Aujourd’hui, je traverse une période de ma vie où j’essaie de m’éloigner de ce réalisme extérieur et à trouver un style plus composé, plus proche de ce que nous appelons «classique». Ca ne veut pas dire que je renie Toni ; ça veut simplement dire que je suis victime de mon esprit de contradiction. A l'époque de Toni, les grands succès du cinéma français étaient basés sur l'imitation du théâtre de boulevard. Dans le drame, c'étaient les gestes un peu trop larges, les froncements de sourcils, les torsions de bouche ; dans les comédies, le sourire perpétuel de l'ingénue, l'autorité suffisante des jeunes premiers un peu fanés, et dans l'ensemble une sentimentalité que je jugeais insupportable, héritage d'un romantisme suranné. Il était normal que j'eusse envie d'opposer à ces artifices la représentation d'un fait divers dans son authentique décor naturel.

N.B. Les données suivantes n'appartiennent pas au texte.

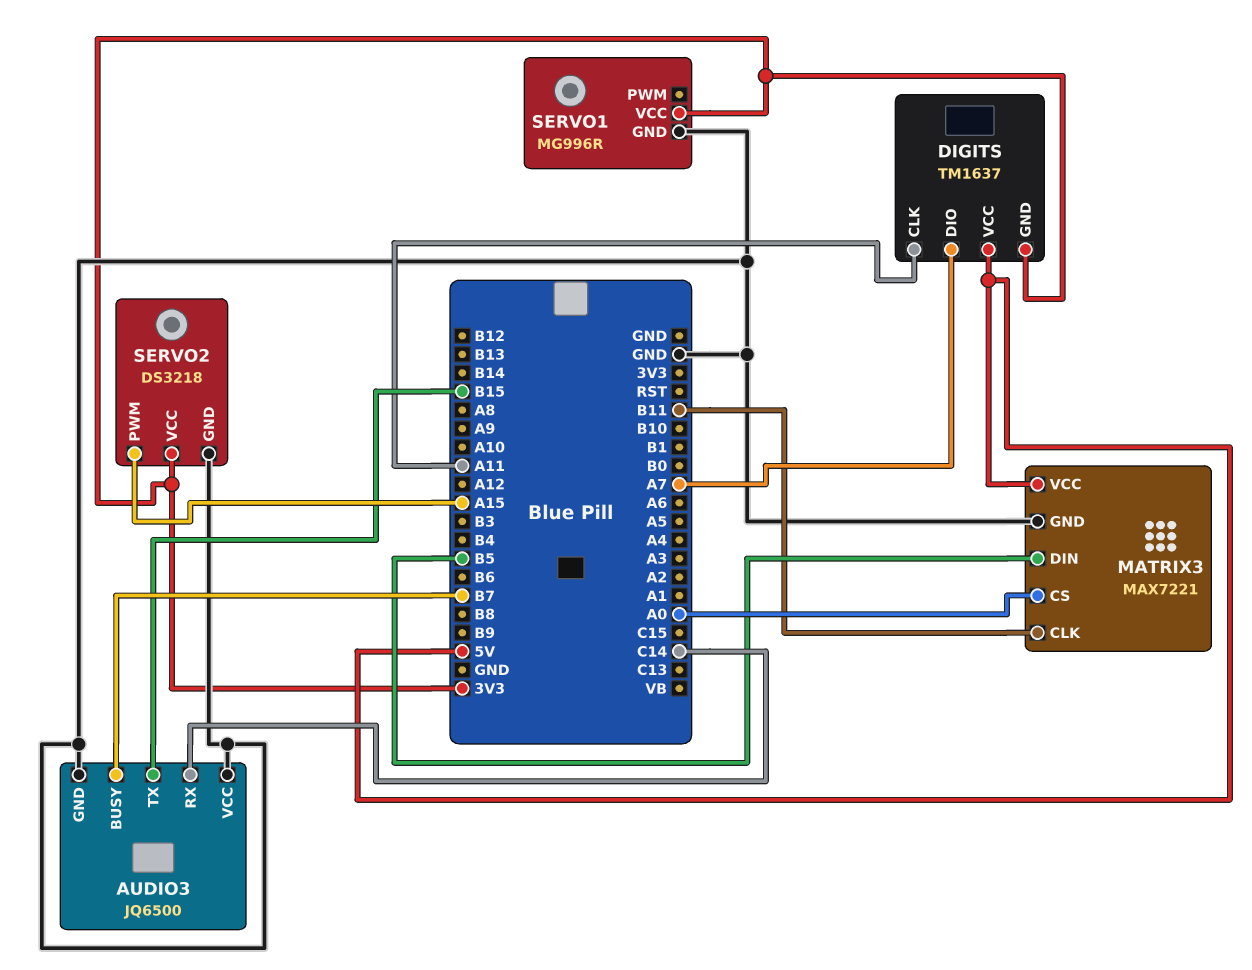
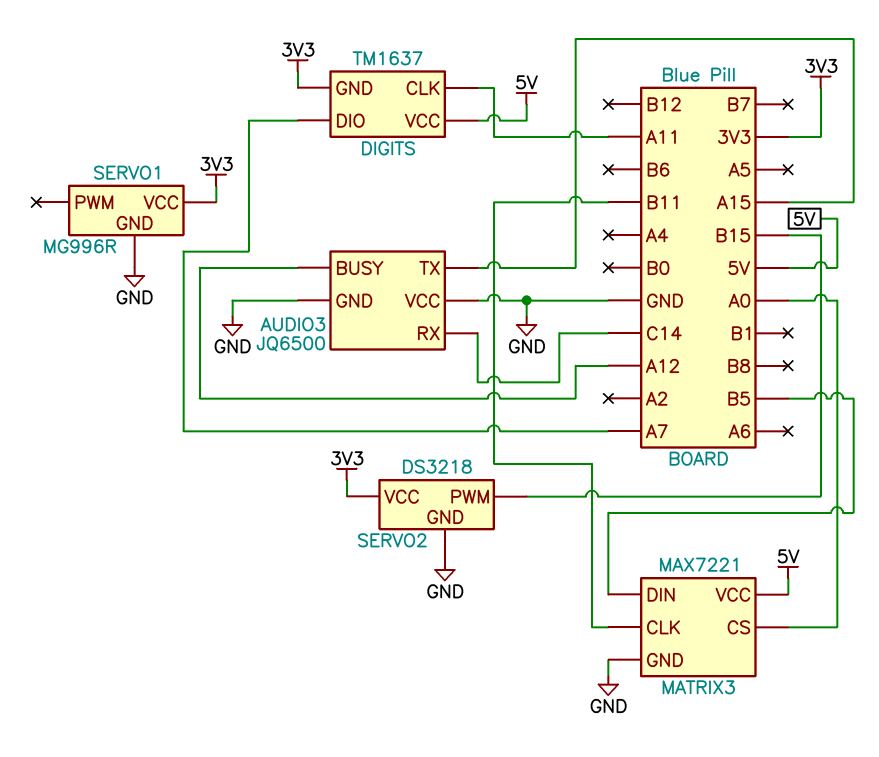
AUDIO3 pin BUSY: B7 -> A12
AUDIO3 pin TX: B15 -> A15
SERVO2 pin PWM: A15 -> B15

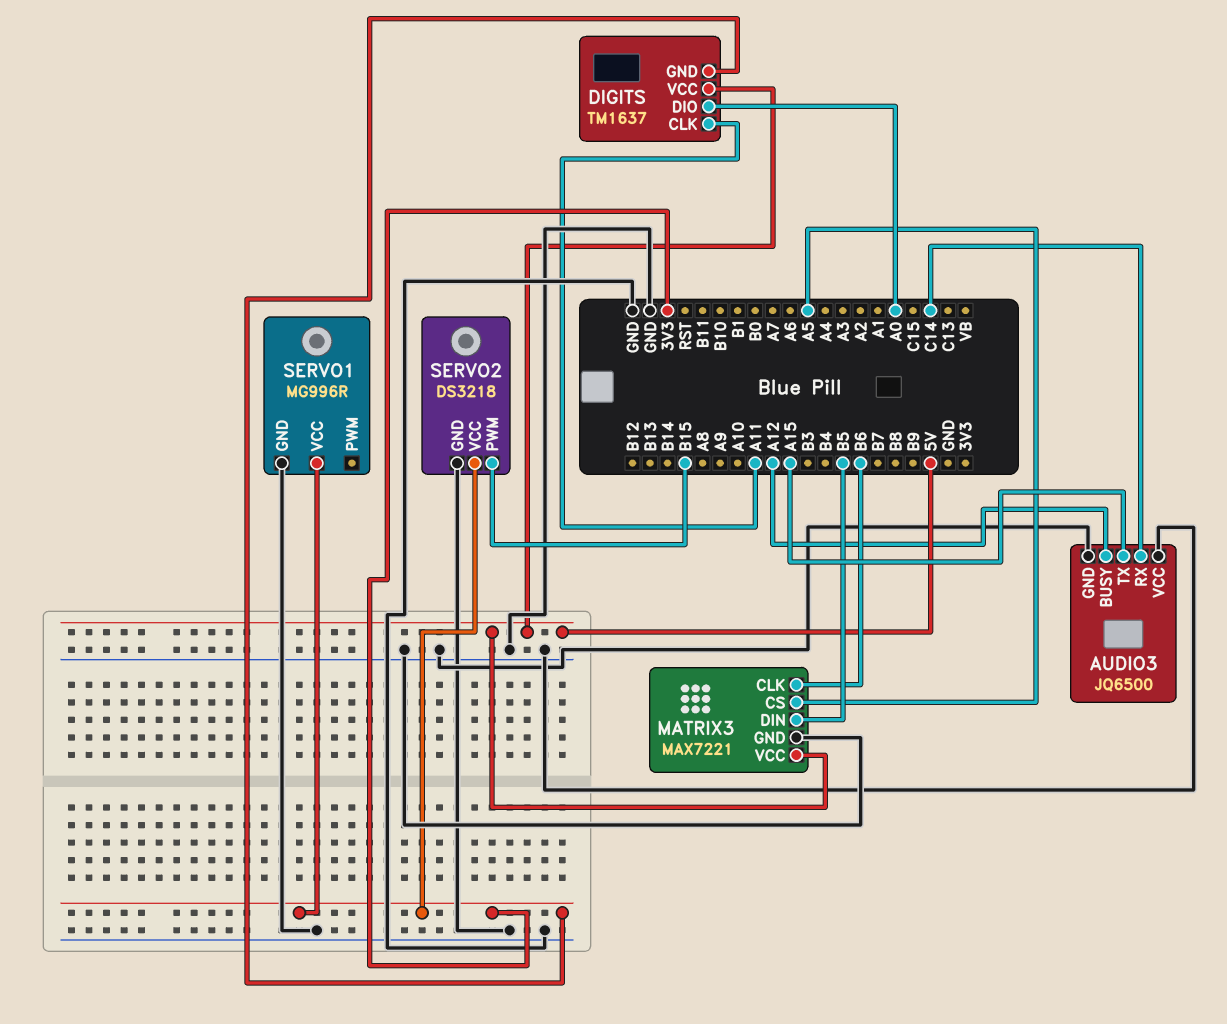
DIGITS pin DIO: A7 -> A0
MATRIX3 pin CLK: B11 -> B6
MATRIX3 pin CS: A0 -> A5

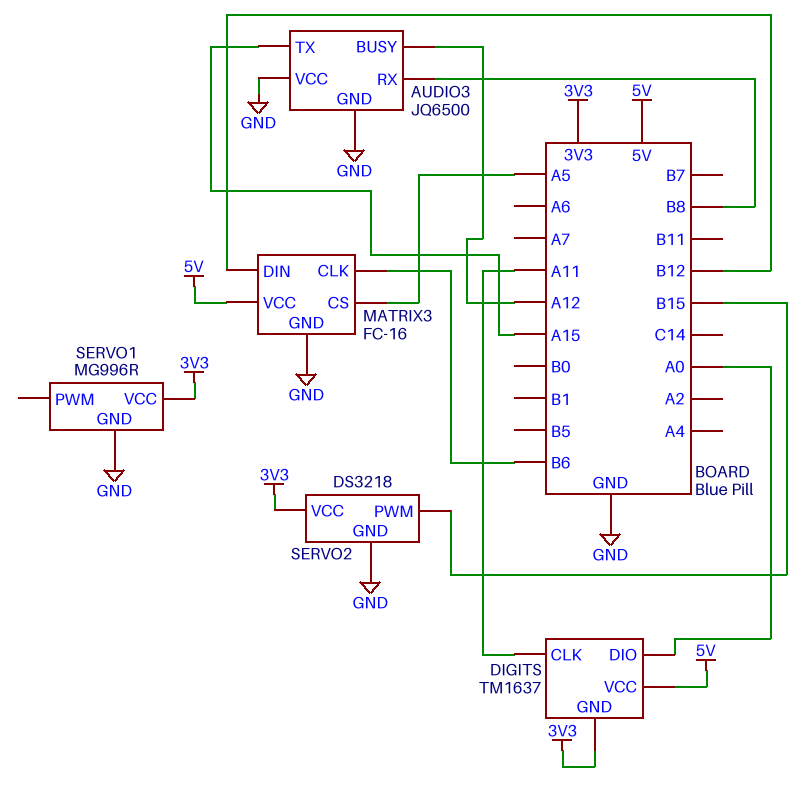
AUDIO3 pin RX: C14 -> B8
MATRIX3: MAX7221 -> FC-16
MATRIX3 pin DIN: B5 -> B12

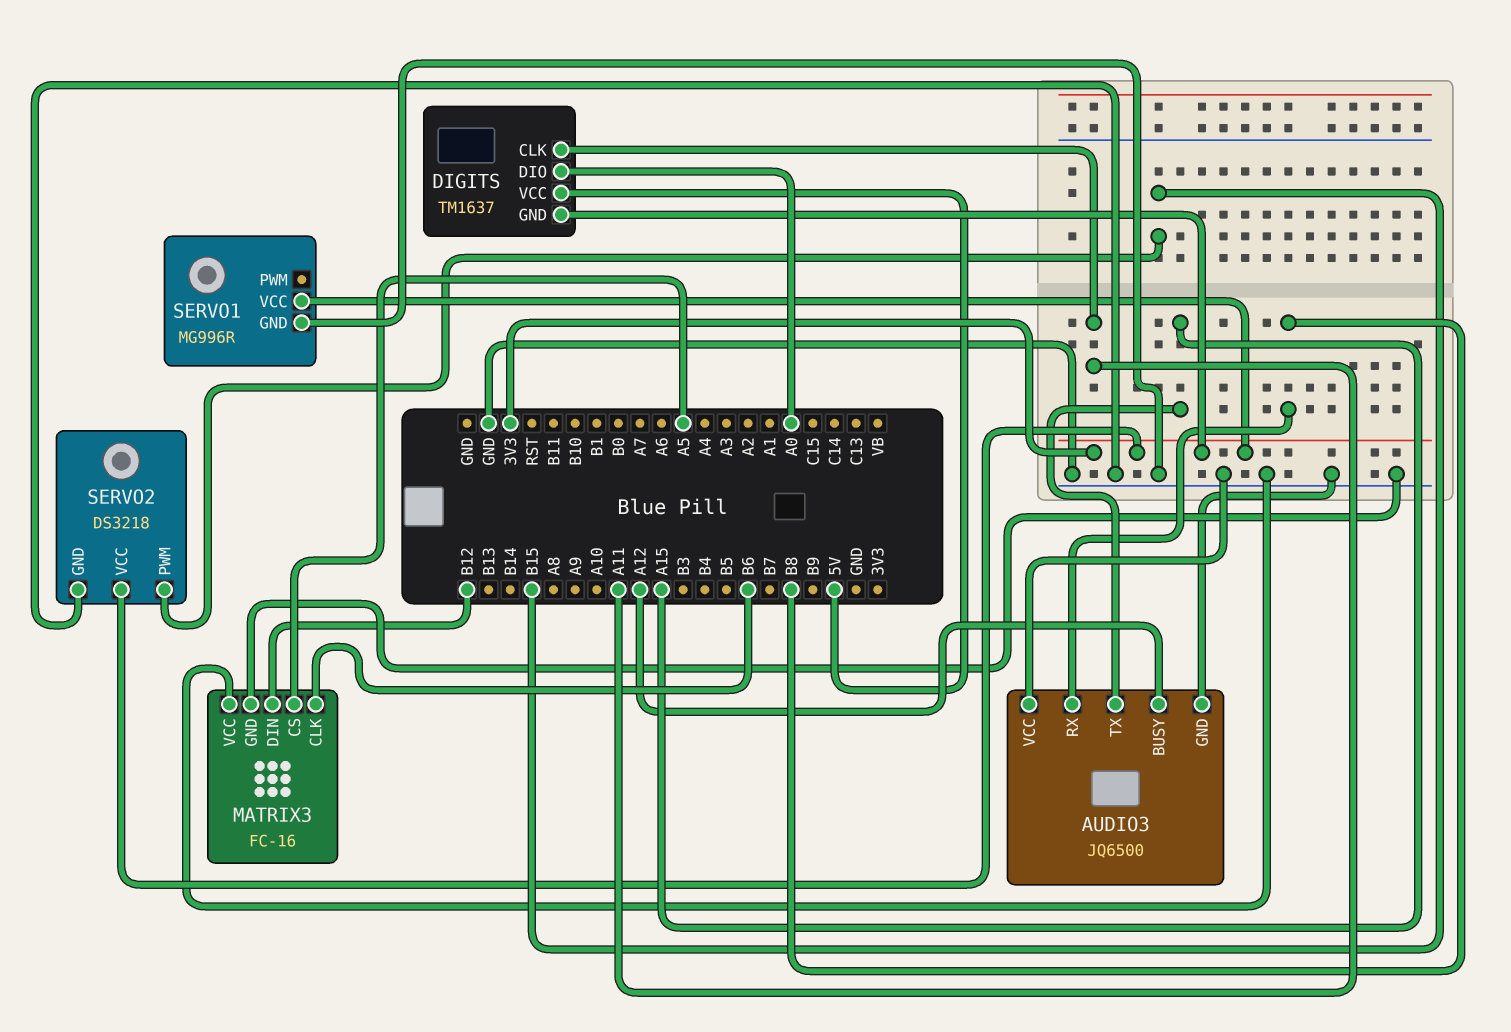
MATRIX3 pin VCC: 5V -> GND

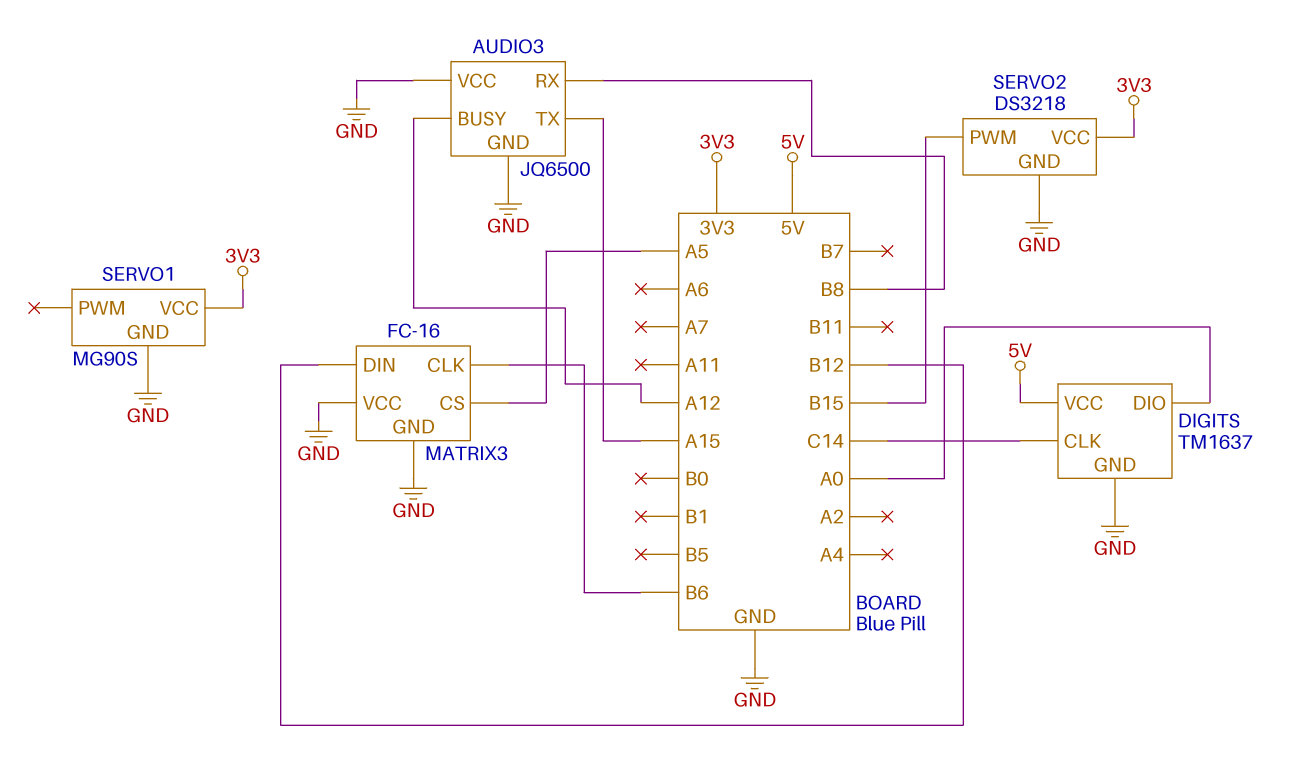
DIGITS pin CLK: A11 -> C14
DIGITS pin GND: 3V3 -> GND
SERVO1: MG996R -> MG90S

Toni est un film très primitif. Il accumule les défauts inhérents à toute entreprise ambitieuse. Je serais heureux si vous pouviez y deviner un peu de mon grand amour pour cette communauté méditerranéenne dont les Martigues sont un concentré. Ces ouvriers d’origines et de langages différents, venus en France pour trouver une vie un peu meilleure, sont les héritiers les plus authentiques de cette civilisation gréco-romaine qui nous a faits ce que nous sommes.»